Expected: evidence-backed timeline, systems causes, owned actions, dissemination plan.

**Example 2 (OKR retro):** "We hit 0.8 on our Q4 activation OKR. Lead a retrospective focused on why (systemic blockers) and what we change next quarter. Output the full Pack and kill criteria for the next initiative."  
Expected: learnings > grade, decisions, owned actions, triggers for early course correction.

**Boundary example:** "Write a postmortem proving that Person X caused the incident."
Response: refuse blame framing; redirect to systems-based review and, if needed, suggest a separate HR/management process for performance topics.

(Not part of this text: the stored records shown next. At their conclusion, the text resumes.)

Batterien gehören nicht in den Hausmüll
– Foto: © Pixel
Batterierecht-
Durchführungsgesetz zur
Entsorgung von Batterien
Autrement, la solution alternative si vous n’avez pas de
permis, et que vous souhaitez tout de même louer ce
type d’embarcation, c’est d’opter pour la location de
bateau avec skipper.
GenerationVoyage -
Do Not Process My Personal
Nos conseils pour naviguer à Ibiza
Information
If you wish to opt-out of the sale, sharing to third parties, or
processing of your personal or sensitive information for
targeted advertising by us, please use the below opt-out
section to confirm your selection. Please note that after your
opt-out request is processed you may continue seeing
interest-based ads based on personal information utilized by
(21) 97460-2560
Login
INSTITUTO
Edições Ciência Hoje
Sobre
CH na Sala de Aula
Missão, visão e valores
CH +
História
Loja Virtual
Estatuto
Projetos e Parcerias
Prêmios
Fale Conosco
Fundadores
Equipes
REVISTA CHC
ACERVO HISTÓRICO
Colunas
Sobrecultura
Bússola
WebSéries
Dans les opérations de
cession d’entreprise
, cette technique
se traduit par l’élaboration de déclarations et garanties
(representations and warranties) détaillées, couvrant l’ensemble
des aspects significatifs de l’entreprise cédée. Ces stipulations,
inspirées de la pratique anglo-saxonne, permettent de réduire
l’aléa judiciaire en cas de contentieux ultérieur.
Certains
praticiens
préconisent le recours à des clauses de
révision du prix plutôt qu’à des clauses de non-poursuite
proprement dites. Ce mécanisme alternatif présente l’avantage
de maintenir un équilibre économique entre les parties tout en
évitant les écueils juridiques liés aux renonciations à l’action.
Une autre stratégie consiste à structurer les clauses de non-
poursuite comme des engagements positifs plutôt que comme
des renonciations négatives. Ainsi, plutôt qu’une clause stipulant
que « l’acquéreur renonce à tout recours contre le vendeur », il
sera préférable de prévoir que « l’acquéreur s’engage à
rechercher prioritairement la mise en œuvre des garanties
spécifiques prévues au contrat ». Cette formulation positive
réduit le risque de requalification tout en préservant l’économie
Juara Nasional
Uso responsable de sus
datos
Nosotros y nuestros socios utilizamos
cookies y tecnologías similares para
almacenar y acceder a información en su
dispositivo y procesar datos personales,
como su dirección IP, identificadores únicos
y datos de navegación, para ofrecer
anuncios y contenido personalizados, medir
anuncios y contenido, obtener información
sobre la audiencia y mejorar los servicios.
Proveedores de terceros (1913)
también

**Boundary example (neighbor redirect):** "Our last three retros all surfaced the same 'deploy process is broken' theme. Fix the deploy process."
Response: recurring themes across retros indicate a systemic engineering culture or process issue. Use `engineering-culture` to design the process improvement. This skill is for running the review itself, not implementing the changes it surfaces.

## Anti-patterns

1. **Blame in disguise** — Using blameless language ("the system failed") while structuring the timeline and contributing factors to point at a single person. Contributing factors must focus on system conditions, not individual actions.
2. **Action items without owners** — Producing a list of "we should" recommendations with no owner, due date, or success signal. Every action must be owned, dated, and measurable.
3. **Shallow root cause** — Stopping at the first "why" (e.g., "the deploy script failed") instead of investigating systemic conditions (e.g., "no integration test coverage for deploy scripts, no runbook, no alerting"). Use at least 3 levels of "why" on top contributing factors.
4. **Retro amnesia** — Running retrospectives that produce insights but never feeding them into durable process changes. Every retro must include a dissemination plan and a follow-up review date.
5. **Grade over learning** — Spending most of the retrospective debating the OKR score or incident severity instead of investigating systemic causes and deciding what changes. Keep grading secondary to "why" and "what changes next."